■ **WHAT IS EXPECTED**
Please write out the Camaro thread between "Here Is Whats" and "thought about that.", inclusive, changing "motor" to "engine".

■ **DOCUMENT TEXT**
# Drag Radial Camaro



## maggio (Mar 31, 2009)

Just a few Pics of One of my Cars..... If you would like info on One of my builds Just let me know...


----------



## chevy2kid (Aug 3, 2009)

ok so you can paint. whats it got in it? looks good


----------



## maggio (Mar 31, 2009)

Here Is Whats Under The Hood...


----------



## shintastrife (Apr 26, 2009)

?
never seen one set up like that, then again i race off and on road as well. bug i woudl see how that would work. two sevro's rev pack and just link the motor right two the batterys with and on off link hooked to a sevro. never thought about that.


----------



## maggio (Mar 31, 2009)

You are 100% right on How it Works , Killer Power As Soon as You Pull the Trigger


----------



## rj14 (Nov 4, 2006)

hmm, Ulsch fan huh?


----------



## shintastrife (Apr 26, 2009)

■ **ROWS**
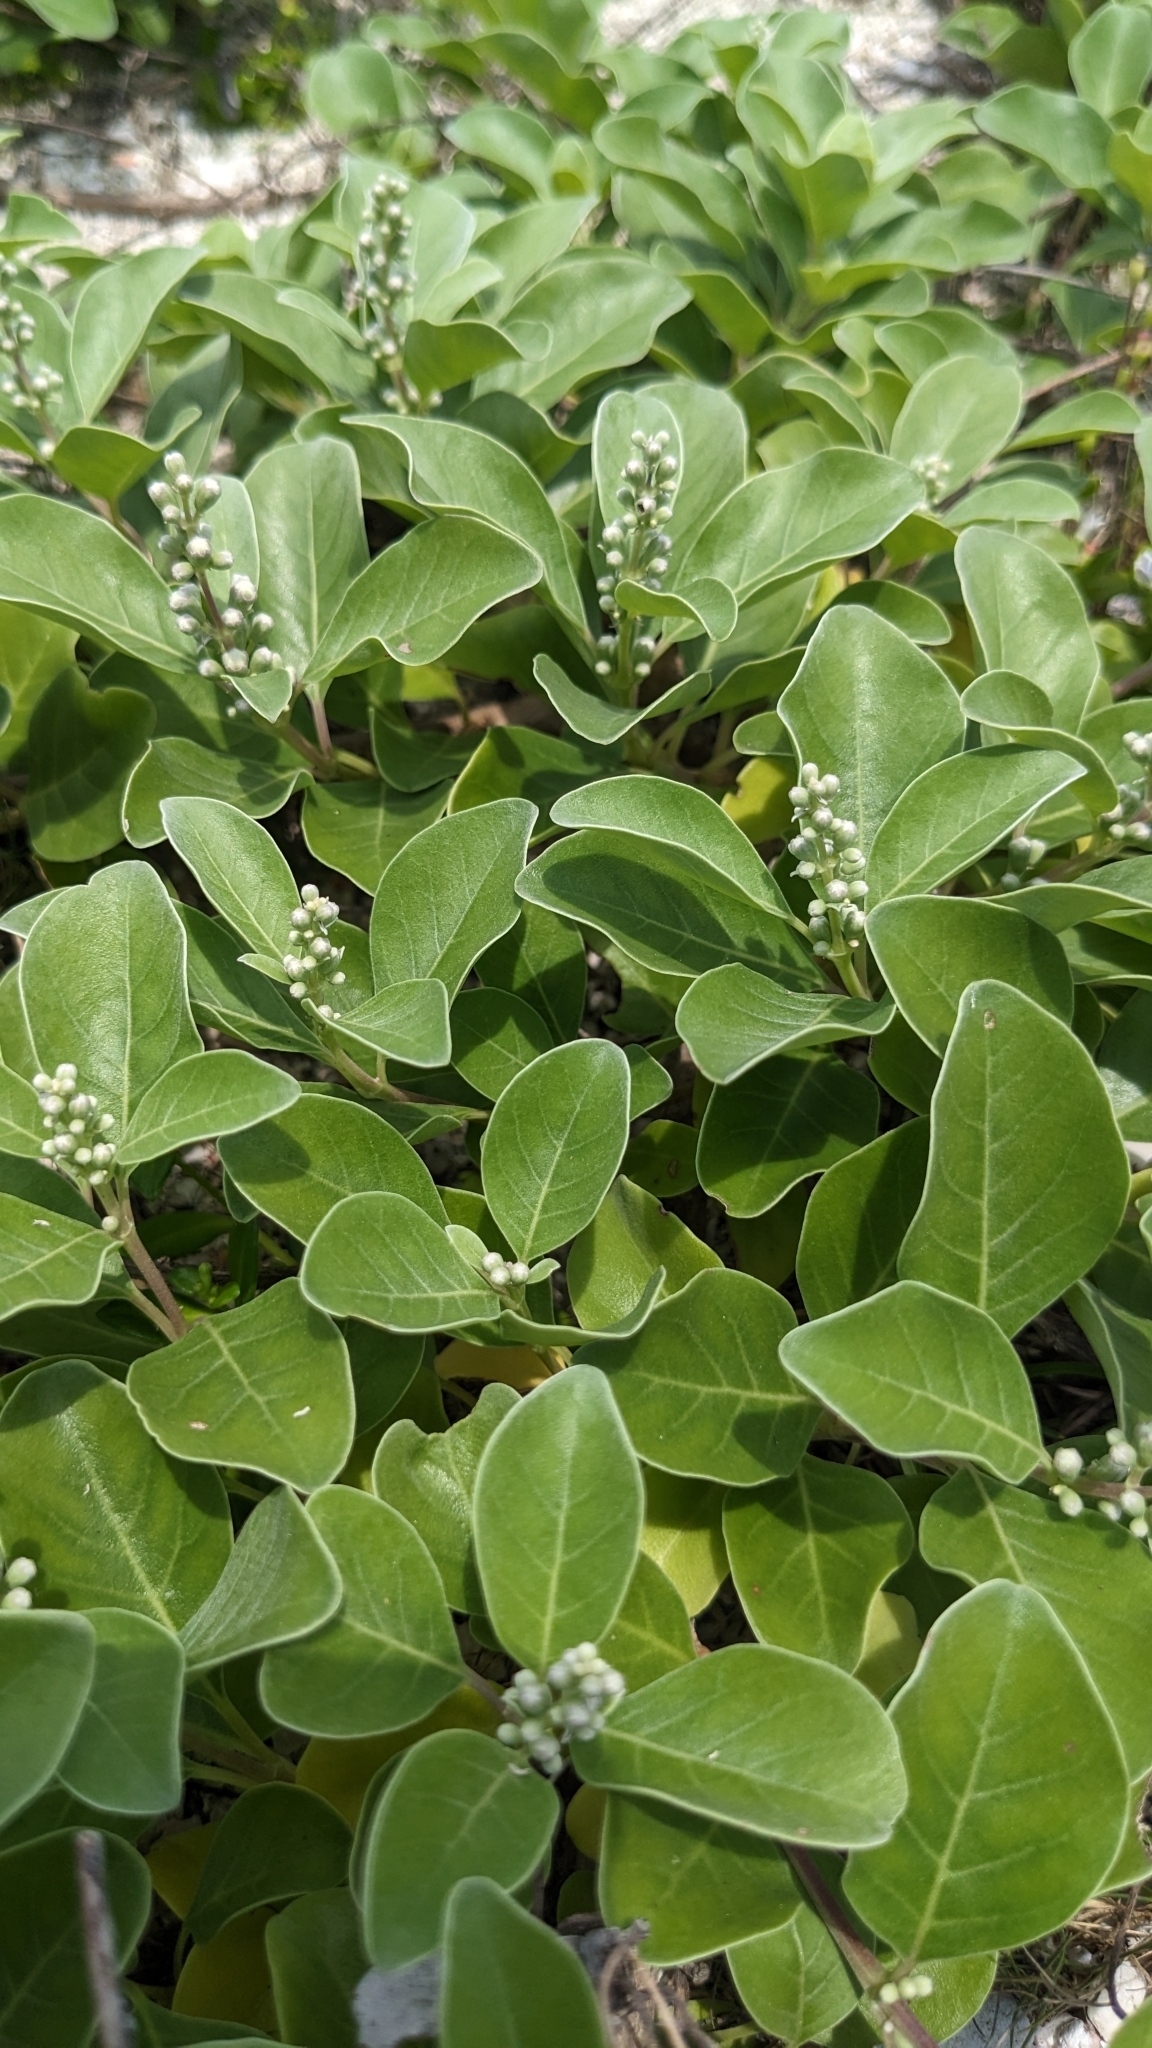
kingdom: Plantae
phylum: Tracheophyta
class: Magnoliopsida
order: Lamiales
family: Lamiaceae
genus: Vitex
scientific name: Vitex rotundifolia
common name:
...
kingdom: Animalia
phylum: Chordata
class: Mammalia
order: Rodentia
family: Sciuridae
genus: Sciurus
---
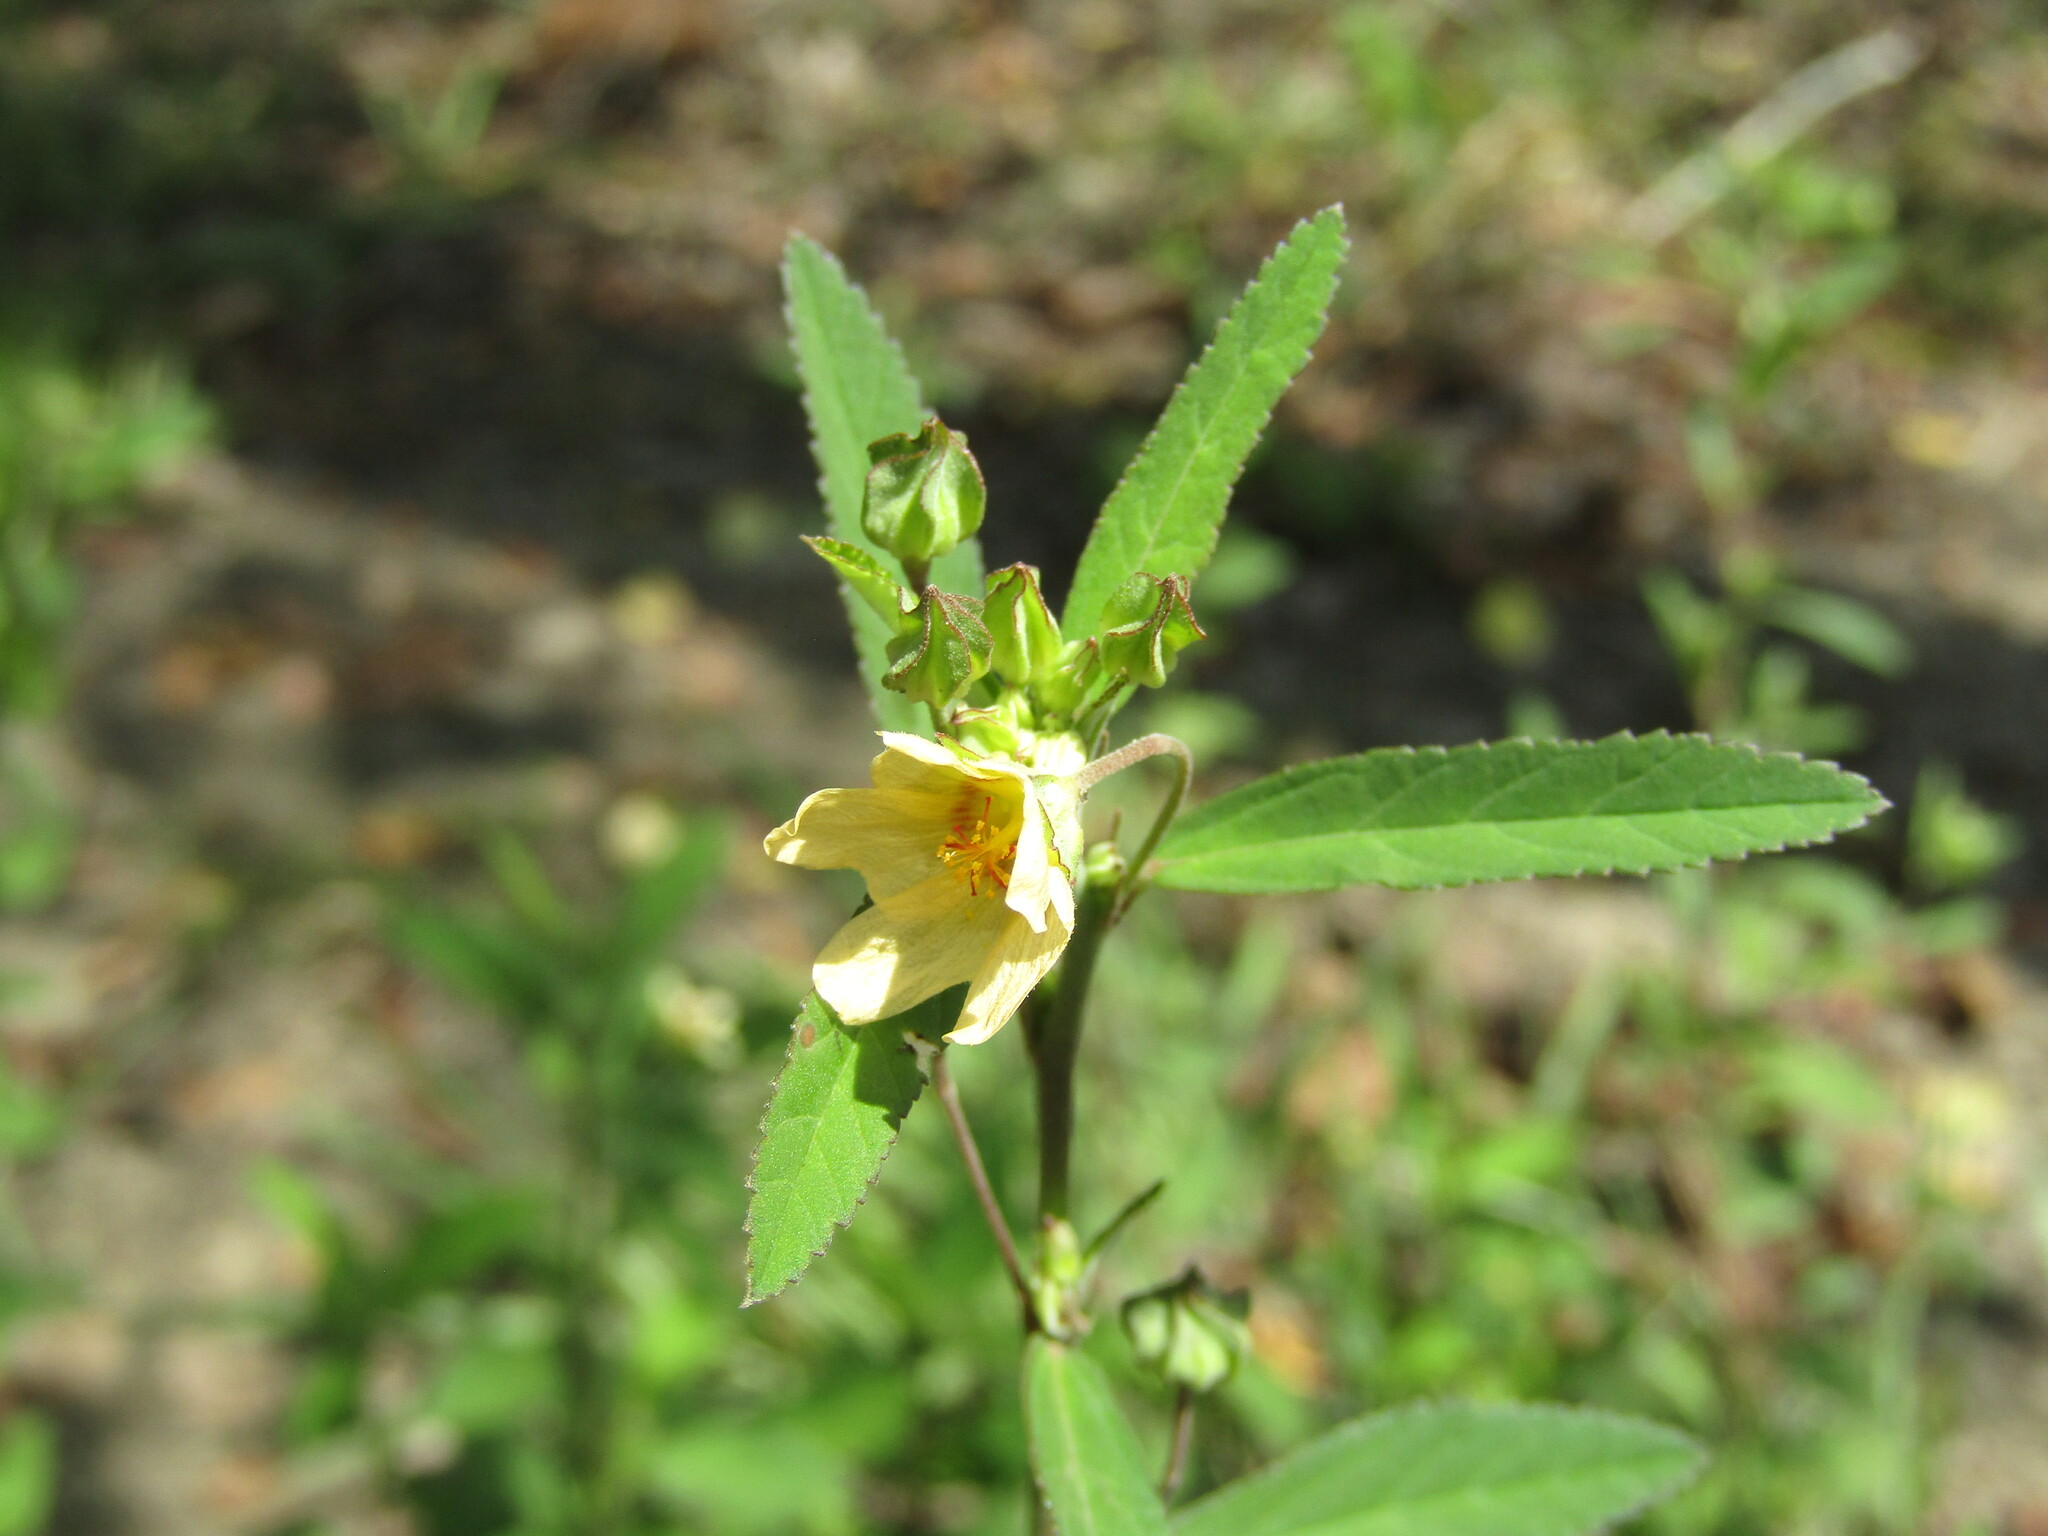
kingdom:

■ **RESPONSE FOR THIS EXERCISE**
Here Is Whats Under The Hood...


----------



## shintastrife (Apr 26, 2009)

?
never seen one set up like that, then again i race off and on road as well. bug i woudl see how that would work. two sevro's rev pack and just link the engine right two the batterys with and on off link hooked to a sevro. never thought about that.